Gaziantep’te geçen hızlı bir günün ardından 2 saatlik bir araba yolculuğu ile akşam saatlerinde Adana’dayız.
Adana normal şartlarda planda olmadığı için Booking.com üzerinden yeni açıldığını öğrendiğimiz Şenbayrak Oteli’nde rezervasyonumuzu yaptırıyoruz. Gaziantep yordu bizi e bir de sabah erken kalktık, e evvelinde de Güney Ege’deydik. Aslında yorgunuz ancak gece uyuruz sabah kebap yemeğe devam ederiz fikrindeyiz. Buralara kadar gelmişken yemeden dönmek olmaz elbette. Benim asıl amacım o zaten. Ablam adliyede işlerini halledecek İrem gözünü, gönlünü, karnını doyuracak.
Otele vardığımızda anlıyoruz ki doğru bir tercih yapmışız. Odalar tertemiz, pırıl pırıl, her türlü konfor düşünülmüş, büyükten de büyük tek kişilik yataklar. Neredeyse çift kişilik boyutunda, inanılmaz konforlu. Ekip yeni ve belli ki otelin yeniliği ile onlar da heyecanlı. Bir dediğimizi iki etmiyorlar. Hemen bir kısa duş sonrasında yatağa gömülüyoruz. Ancak o da ne? İnanılmaz bir gürültü var otelde, konuşmalar, gülüşmeler, TV sesi. Sağ ve sol odada Arap gruplar kalıyormuş. Onların gürültüsü ve sanırım bir de duvarların inceliği sebebi ile biraz keyfimiz kaçıyor. Şikayet ediyoruz ancak yapabilecek bir şey yok şu an. Gaziantep’te de çok Arap görmüştük, dediler ki Suriye savaşından kaçan zengin Suriyeliler Gaziantep ve Adana’dalar, fakirler ise Antakya civarındaki kamplardalar…
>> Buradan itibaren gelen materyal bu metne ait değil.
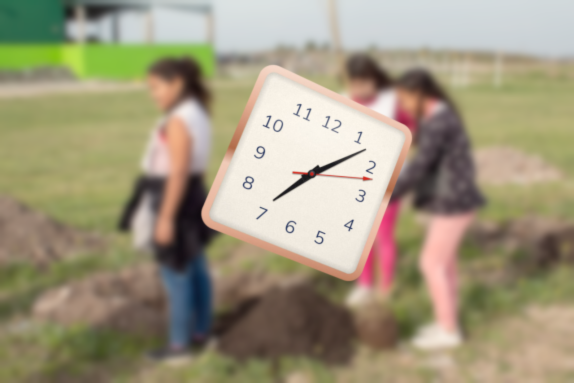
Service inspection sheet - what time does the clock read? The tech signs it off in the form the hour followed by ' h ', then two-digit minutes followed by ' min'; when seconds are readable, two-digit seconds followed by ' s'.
7 h 07 min 12 s
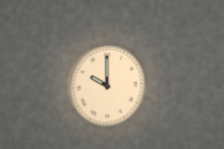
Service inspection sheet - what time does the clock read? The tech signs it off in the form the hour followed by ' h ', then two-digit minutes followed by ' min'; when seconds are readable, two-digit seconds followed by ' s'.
10 h 00 min
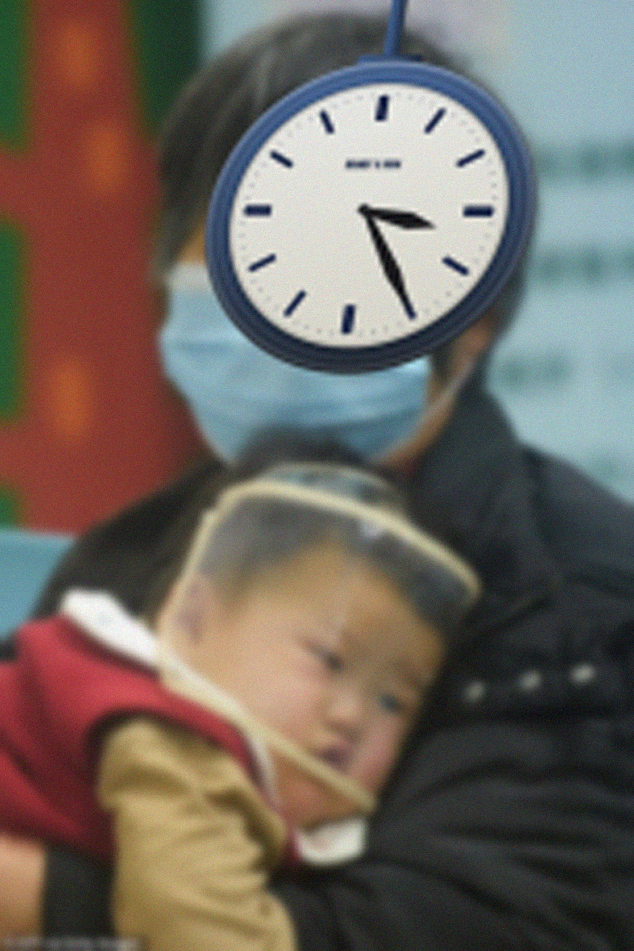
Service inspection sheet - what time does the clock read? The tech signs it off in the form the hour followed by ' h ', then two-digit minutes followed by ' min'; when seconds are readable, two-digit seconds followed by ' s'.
3 h 25 min
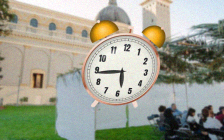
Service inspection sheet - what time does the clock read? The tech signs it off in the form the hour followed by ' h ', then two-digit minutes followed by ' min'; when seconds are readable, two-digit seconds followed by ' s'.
5 h 44 min
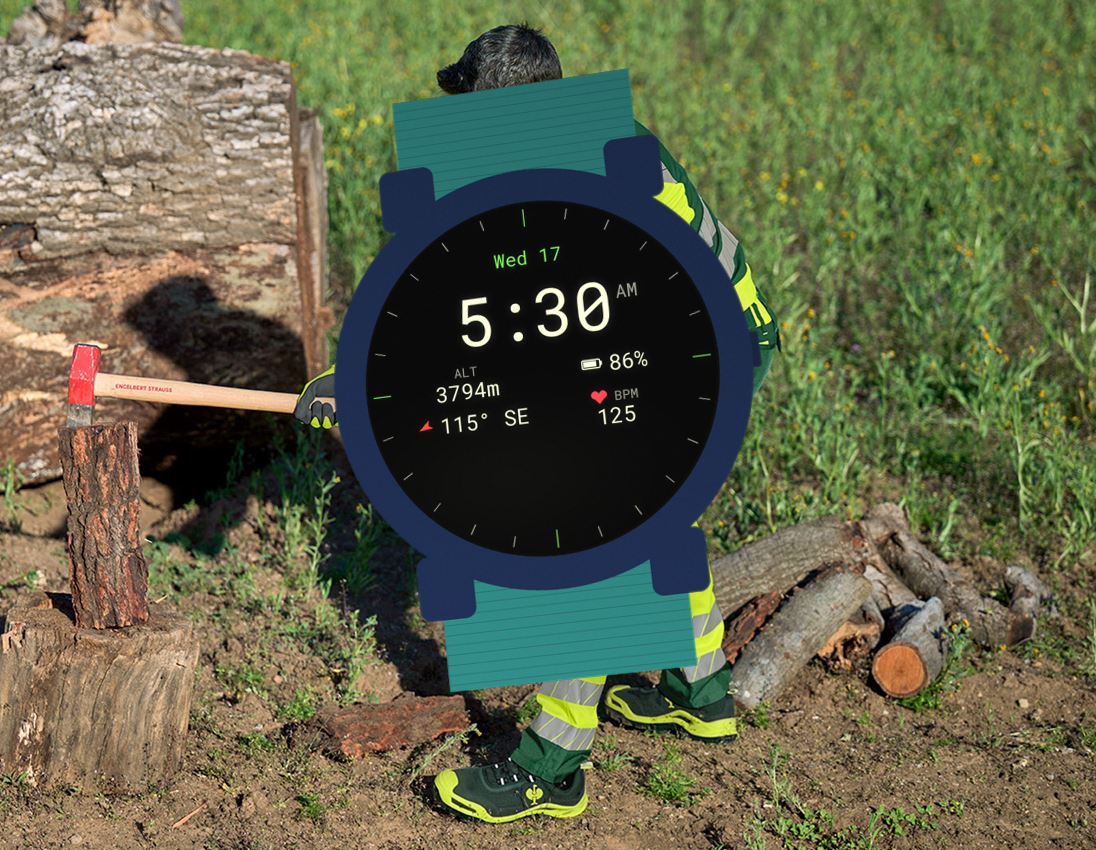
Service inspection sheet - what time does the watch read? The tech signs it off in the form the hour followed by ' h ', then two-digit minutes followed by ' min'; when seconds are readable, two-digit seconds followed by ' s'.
5 h 30 min
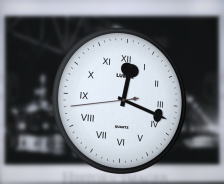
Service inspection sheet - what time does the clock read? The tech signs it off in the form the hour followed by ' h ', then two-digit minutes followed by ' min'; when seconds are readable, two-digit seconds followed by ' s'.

Sabah müthiş bir kahvaltı sonrasında ben kendimi şehre atıyorum. Önce Ziya Paşa Bulvarı. Zengin teyzeler sabah kahvesinde neremi yaptırsam sohbetindeler. Ben de bir kafeye oturup onlara kulak misafiri oluyorum. Hava ılık, hafif güneşli. Akdeniz’de olduğumu fısıldıyor rüzgar. Gelen geçene bakıyorum kahvemi içerken. Kimi köpeğini gezdiriyor, kimi koşudan geliyor, kimi öğrenci okulu kırmış. Pek çok marka Ziya Paşa bulvarında. Bağdat Caddesinin minimal hali gibi düşünün. Gaziantep’e göre Adana çok farklı. Çok daha modern, zengin. Sadece duyuyorum ki Sabancı ailesi biraz belediyeye küsmüş o nedenle şehre yaptıkları eski yatırım bolluğunu kesmiş.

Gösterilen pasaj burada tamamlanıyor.